Au lendemain de la Seconde Guerre mondiale, l'hôpital Bouville 3 fut regroupé au sein du "Centre sanatorial maritime de Berck" avec les établissements hélio-marins, l'hôpital Victor-Ménard, le sanatorium de l’Oise et le sanatorium Quettier. Leurs locaux, qui avaient été évacués par les Allemands et laissés à l'abandon durant l'Occupation, furent réhabilités en partie avec les indemnités allouées par le ministère de la Reconstruction et de l’Urbanisme (MRU) et purent rouvrir à partir de 1946. On désaffecta l’établissement, probablement dans les années 1970, et on en détruisit les bâtiments dans les années 1980 en laissant toutefois subsister la partie correspondant à l’ancienne villa Carmen.

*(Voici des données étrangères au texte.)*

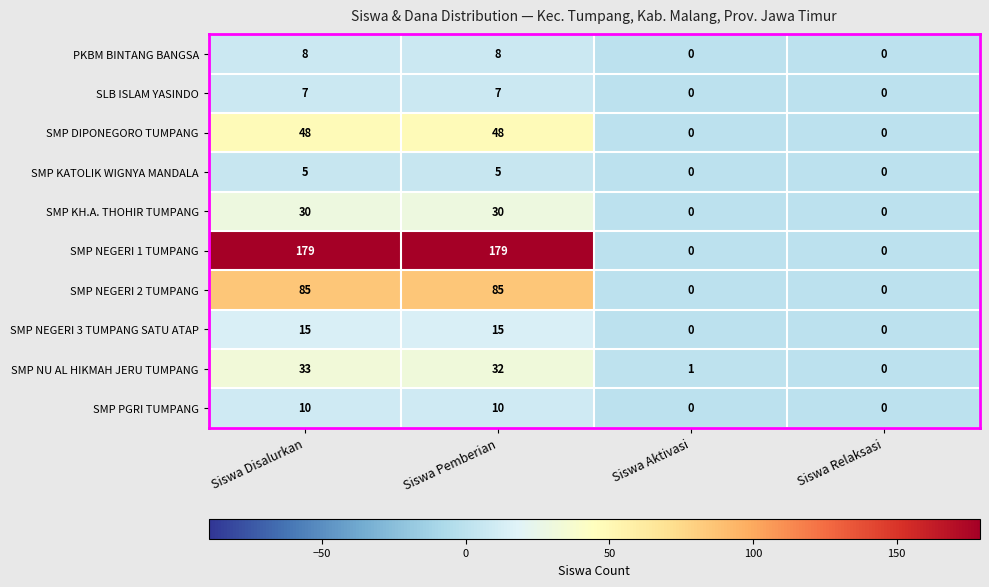

What is the spread (max minus min) of values at Siswa Pemberian?

174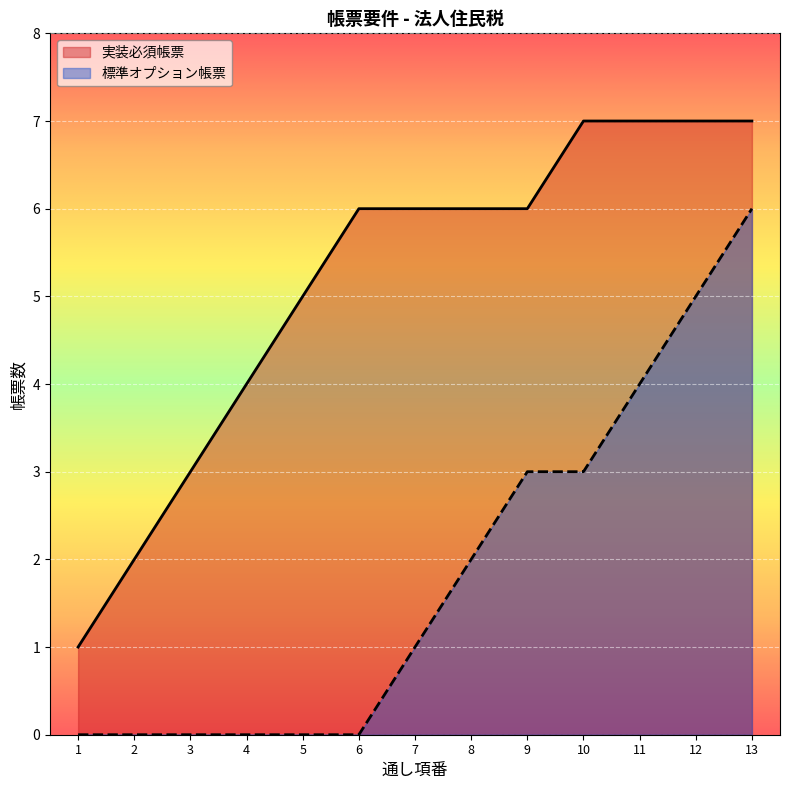

Is the value of 標準オプション帳票 at 3 greater than the value of 実装必須帳票 at 11?

No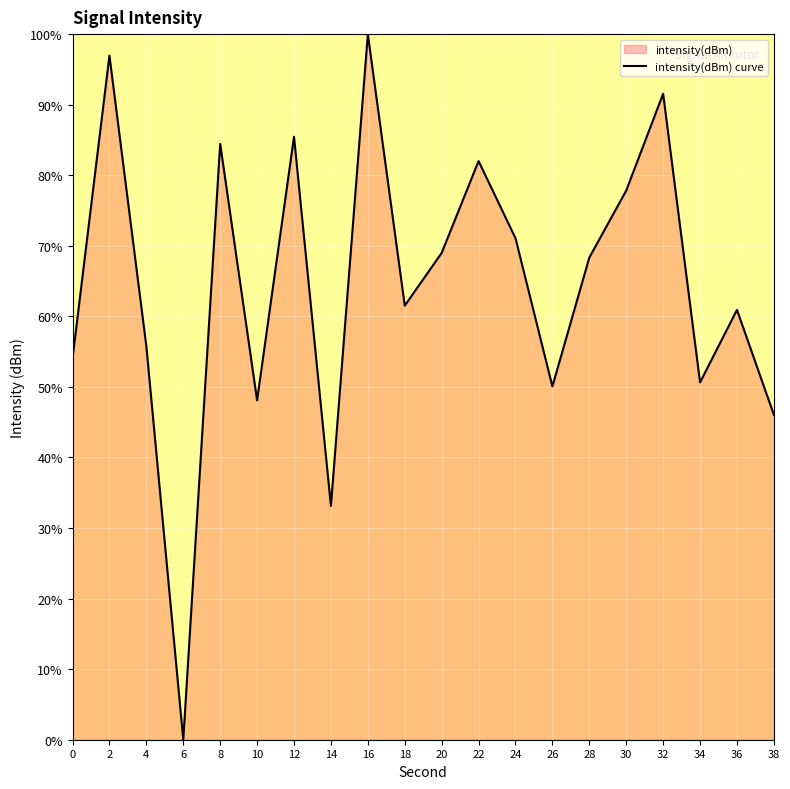

True or false: the data shows 54.2 at 12.

False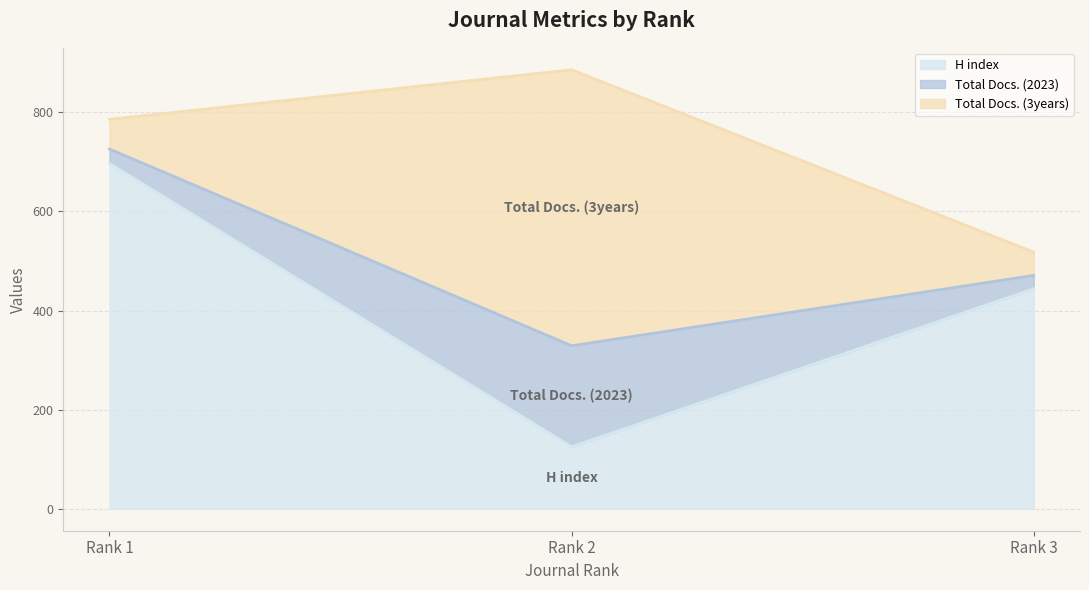

What are all the series names shown in the legend?

H index, Total Docs. (2023), Total Docs. (3years)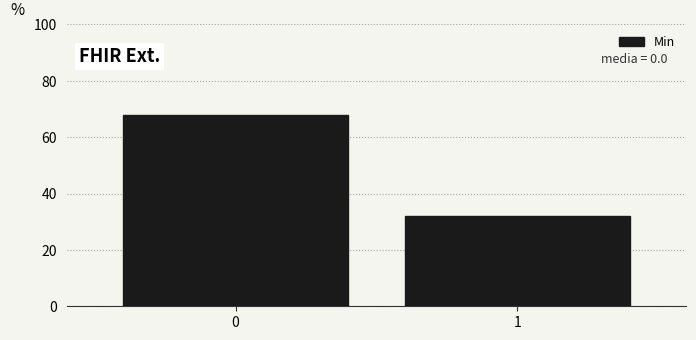

Reading left to right, transcribe all the data shown in this chart.

0=68	1=32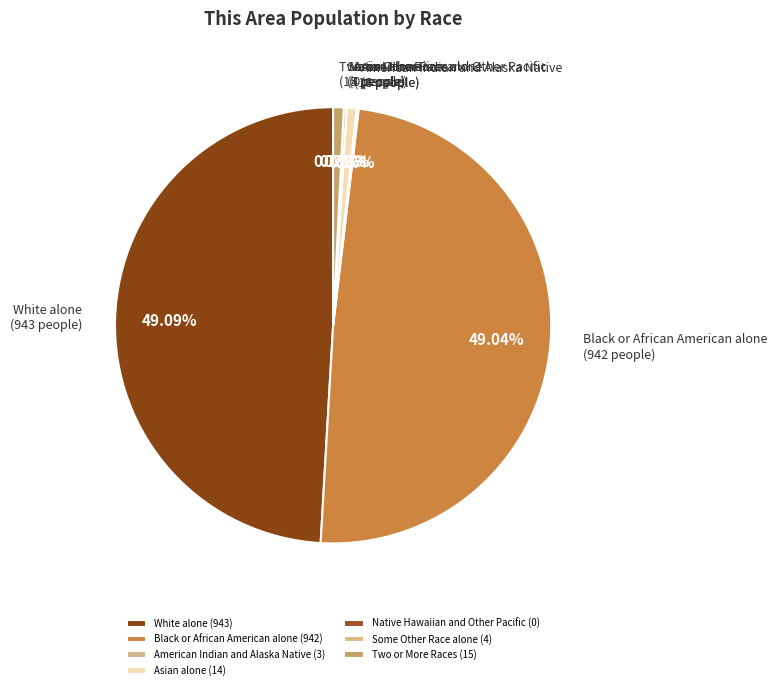

Which has a higher value, Asian alone (14 people) or White alone (943 people)?

White alone (943 people)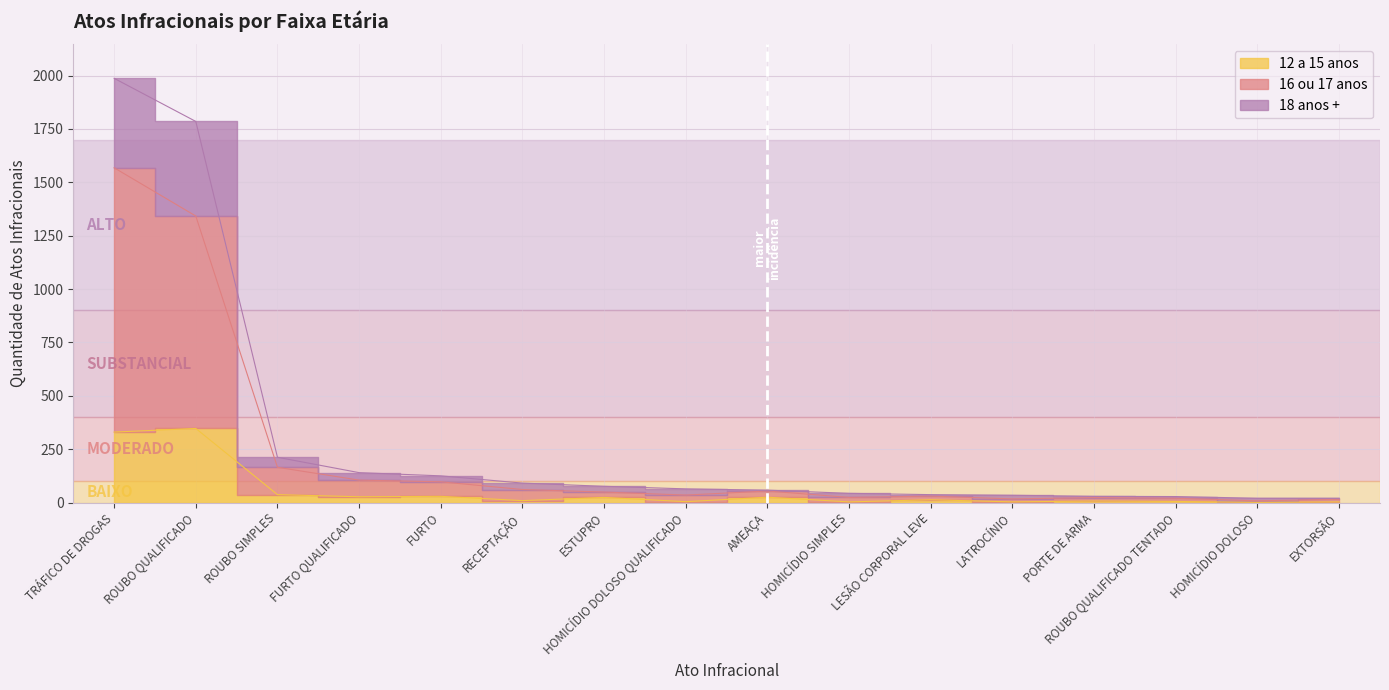

Which series has the widest spread of values?

18 anos +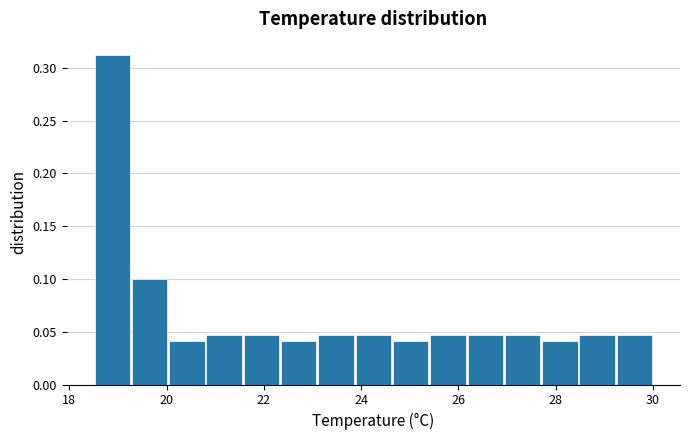

Read against the x-axis, roughly where is the centre of the tallest bar?

18.8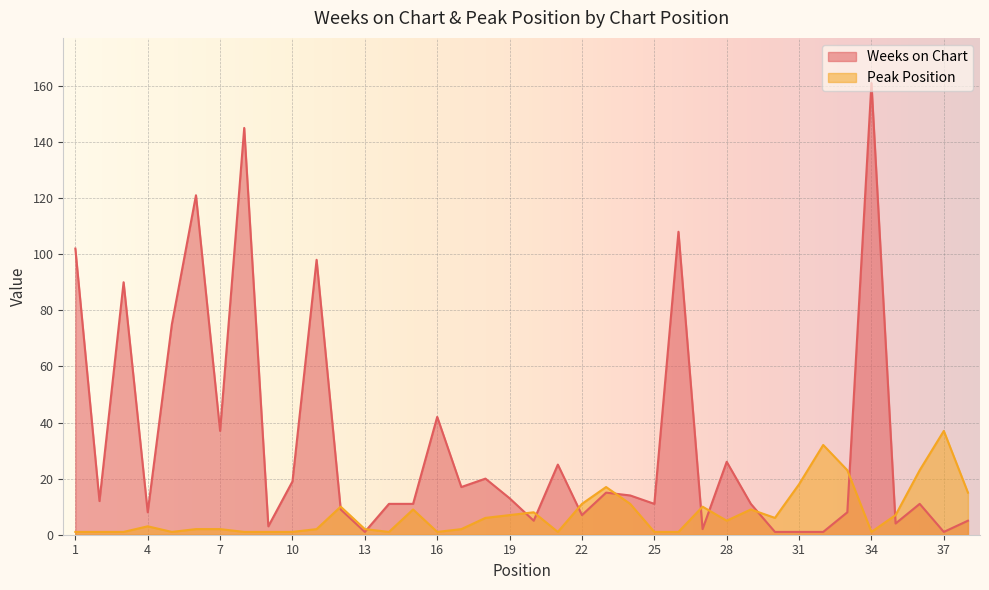

What is the value of the Weeks on Chart point at the 3rd from the left?

90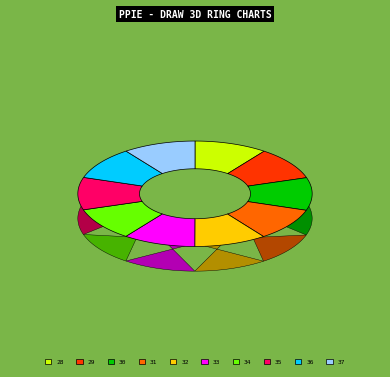

Count the number of slices in the pie.

10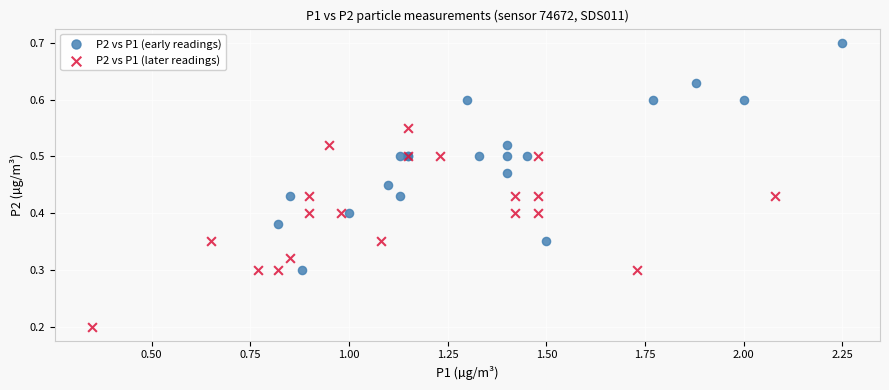

Which series reaches the maximum Y coordinate?

P2 vs P1 (early readings)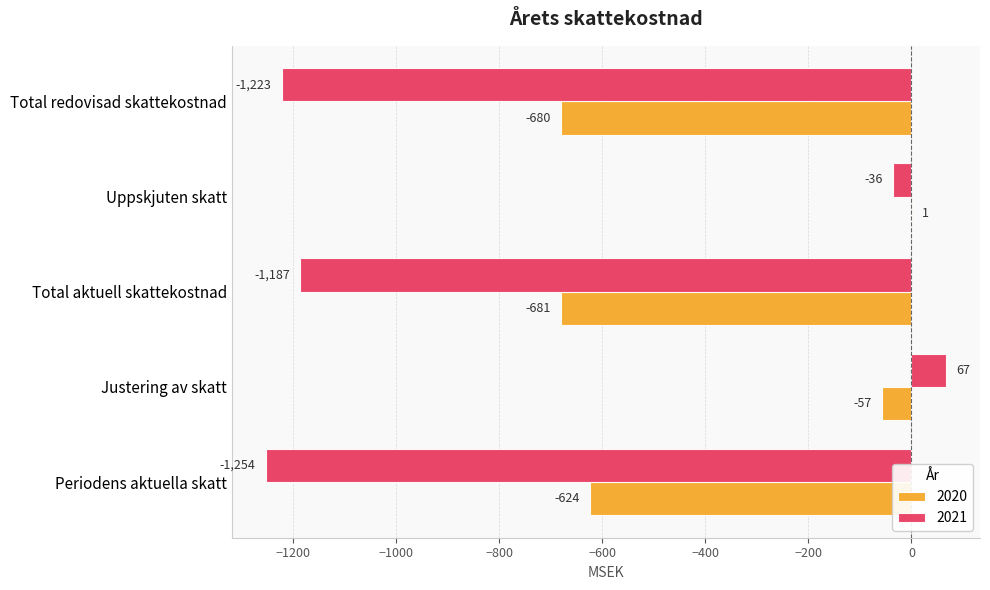

The value of 2020 at Total redovisad skattekostnad is -680. True or false?

True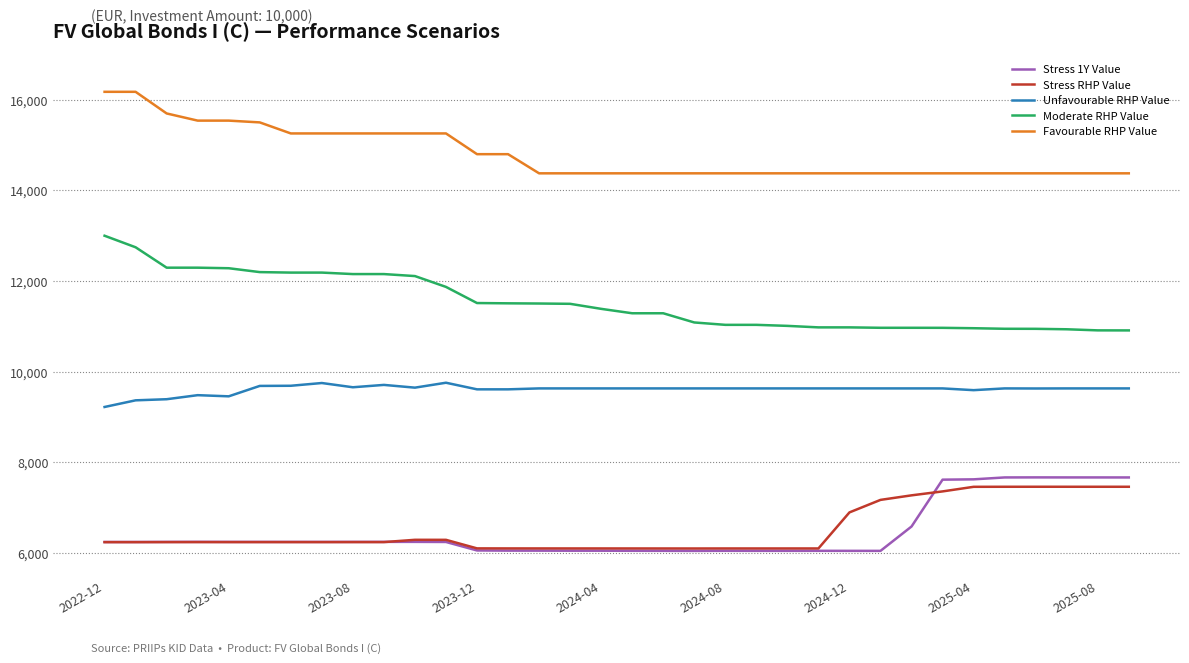

True or false: Favourable RHP Value and Stress RHP Value intersect in this chart.

False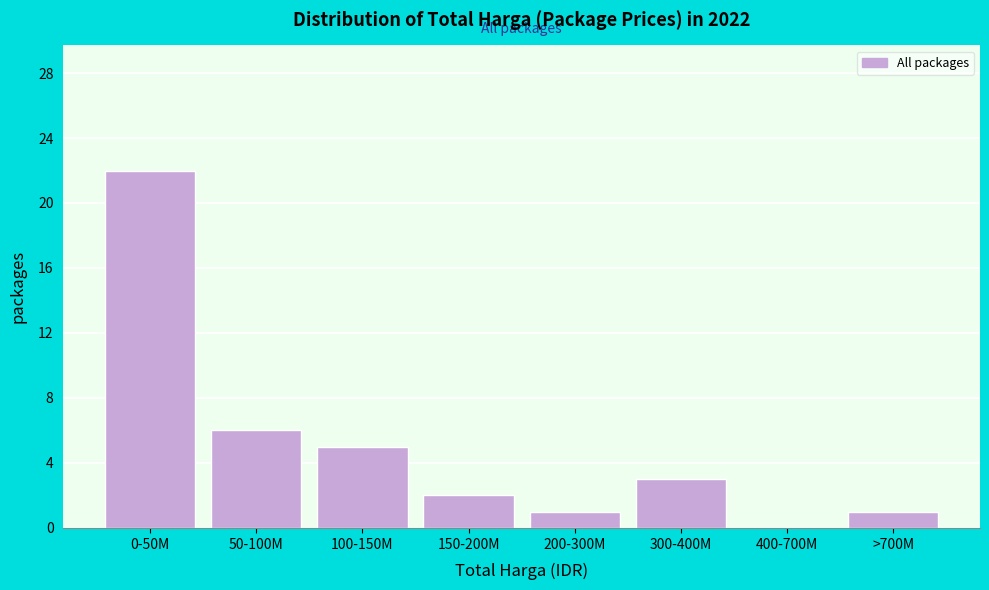

Reading left to right, list all the values displayed in this chart.

0-50M=22	50-100M=6	100-150M=5	150-200M=2	200-300M=1	300-400M=3	400-700M=0	>700M=1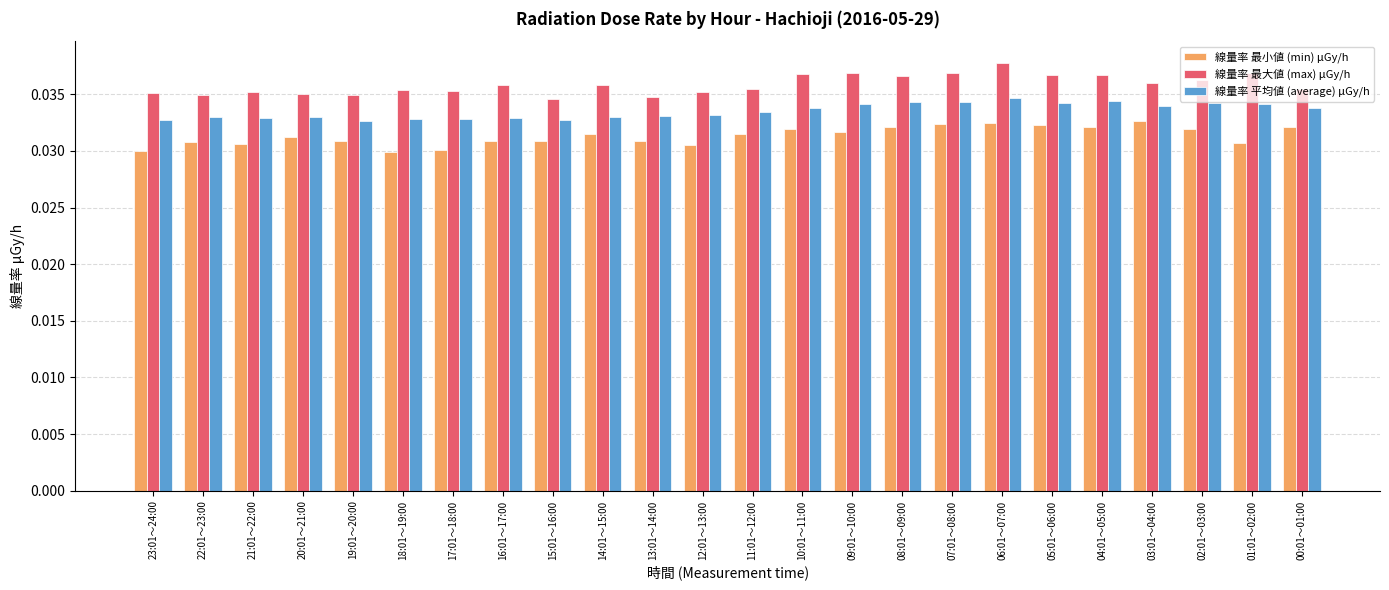

Which series has the largest total across all categories?

線量率 最大値 (max) μGy/h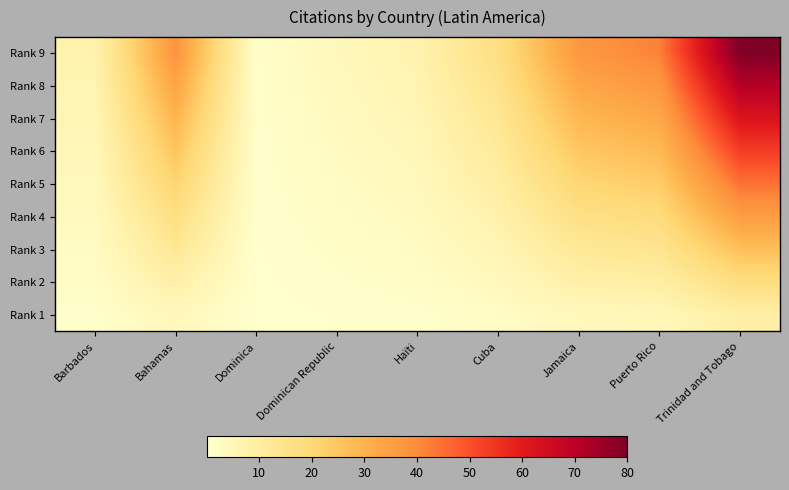

How many data points does each series have?

9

Période(s) Principale : 1er quart 20e siècle , daté par source
Dates 1922, daté par source

Le bâtiment sanatorial proprement dit comportait un étage carré sur un rez-de-chaussée surélevé. Le sous-sol largement éclairé du côté de la façade sur rue, devait abriter les services généraux : cuisine, buanderie, lingerie pharmacie. Le rez-de-chaussée et le 1er étage étaient divisés en six salles de malades chacune renfermant 20 lits. Des galeries de cure s'étendaient sur toute la longueur de la façade ouest tant au rez-de-chaussée qu'au 1er étage. Ces galeries étaient supportées par des poteaux en fonte qui, au premier étage, soutenaient un auvent à châssis métallique, lequel protégeait des rayons direct du soleil les patients installés sur des chaises longues pendant leurs séances de cure d'air.

Murs brique
fonte

Étages 1 étage carré, rez-de-chaussée surélevé
Élévations extérieures élévation à travées
Couvertures
Escaliers escalier dans-oeuvre
Autres organes de circulations ascenseur
États conservations détruit

Références documentaires

Bibliographie
  • Hôpital Bouville, sanatorium maritime, Berck-Plage (Pas-de-Calais). [s.l.] : [s.n.], [s.d.]. [6] p.

Périodiques
  • GIRET Joseph. « Historique des hôpitaux de Berck. Union des établissements hélio-marins de Berck ». In : Dossiers archéologiques, historiques et culturels du Nord et du Pas-de-Calais, 1985, n°19, p. 26-35.